Challenging outlook for global trade. We remain cautious on seaport operators in general, buffeted by a weak outlook for global trade. The WTO recently downgraded its global trade growth forecast for2022 to3% (from 4.7%), while remaining cautious for 2023 at 3.4%. A recession in Europe is almost a foregone conclusion given the protracted Russia-Ukraine war, resulting in an energy crisis. Meanwhile, there is no sign of China coming out of the pandemic anytime soon given Beijing’s ineffective zero-Covid policy which is prolonging global supply chain disruptions. Globally, consumer confidence and spending are likely to take a beating on sustained elevated inflation, rising interest rates and as households deplete their pandemic relief funds. However, we believe BIPORT will be able to weather these macro challenges better thanks to: (i) its stable operation in the handling of LNG cargoes, (ii) a potential hike in tariffs of Bintulu Port as well as (iii) the long-term growth potential of Samalaju Industrial Port’s hinterland in Samalaju, Sarawak driven by the growing investment in heavy industries.

Logistics to ride on e-commerce boom. However, we see a bright spot in the logistics sector locally given that: (i) it is primarily driven by domestic demand, and (ii) it is also backed by a mega trend of growth in domestic ecommerce. Industry experts project local e-commerce gross merchandise volume to grow at a CAGR of 11% from 2022 to 2027, while its size could reach RM1.65t by 2025 from RM1t currently.

The booming e-commerce will spur demand for distribution hubs and warehouses to enable: (i) just-in-time (JIT) delivery, (ii) reshoring/nearshoring to bring manufacturers closer to end-customers,(iii) efficient automation system including interconnectivity with the customer system, and(iv) warehouse decentralisation to reduce transportation costs and de-risk the supply chain.

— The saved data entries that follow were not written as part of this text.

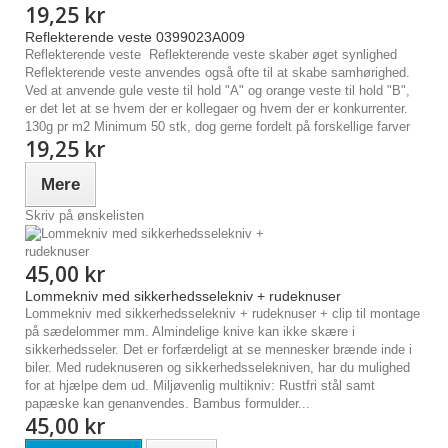
19,25 kr
Reflekterende veste 0399023A009
Reflekterende veste Reflekterende veste skaber øget synlighed
Reflekterende veste anvendes også ofte til at skabe samhørighed.
Ved at anvende gule veste til hold "A" og orange veste til hold "B",
er det let at se hvem der er kollegaer og hvem der er konkurrenter.
130g pr m2 Minimum 50 stk, dog gerne fordelt på forskellige farver
19,25 kr
Mere
Skriv på ønskelisten
45,00 kr
Lommekniv med sikkerhedsselekniv + rudeknuser
Lommekniv med sikkerhedsselekniv + rudeknuser + clip til montage
på sædelommer mm. Almindelige knive kan ikke skære i
sikkerhedsseler. Det er forfærdeligt at se mennesker brænde inde i
biler. Med rudeknuseren og sikkerhedsselekniven, har du mulighed
for at hjælpe dem ud. Miljøvenlig multikniv: Rustfri stål samt
papæske kan genanvendes. Bambus formulder...
45,00 kr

There is also a strong demand for cold-storage warehouses on the back of the proliferation of online grocery start-ups.

On the back of a weaker global trade outlook, we cut our FY22F/FY23F earnings for WPRTS by 9% each, lower our TP by 4% to RM3.40 (WACC: 6.4%; TG: 2%) from RM3.55 but maintain our MARKET PERFORM call. Meanwhile, we downgrade POS to UNDERPERFORM (from MARKET PERFORM) with an unchanged DCF-derived TP of RM0.55 (WACC: 6.8%; TG: 0%) following a strong recovery in its share price which we believe is pre-mature. The conventional mail business of POS will continue to struggle to stay relevant in the digital age. It will also have to rethink the strategy for its courier business given that e-commerce players (such as Shopee and Lazada) are beefing up their in-house delivery services, as well as strengthening their tie-ups with certain logistics players.

Our sector top picks are BIPORT (OP; TP: RM5.90) and SWIFT (OP; TP: RM1.01) We like BIPORT for: (i) its steady income stream from handling LNG cargoes for Malaysia LNG Sdn Bhd (which typically makes up close to 50% of its total profits), (ii) a potential step-up in earnings if Bintulu Port is granted a significant hike in its port tariffs, and (iii) the tremendous growth potential of Samalaju Industrial Port backed by rising investment in heavy industries in Samalaju Industrial Park. We like SWIFT for its: (i) its leading position in the Malaysian haulage business commanding close to 10% market share, (ii) above peers’ pre-tax profit margin of 10% compared to industry average of 4% with its integrated offerings and cost-service advantage, and (iii) growth potential of its warehousing business expansion riding on the domestic e-commerce market.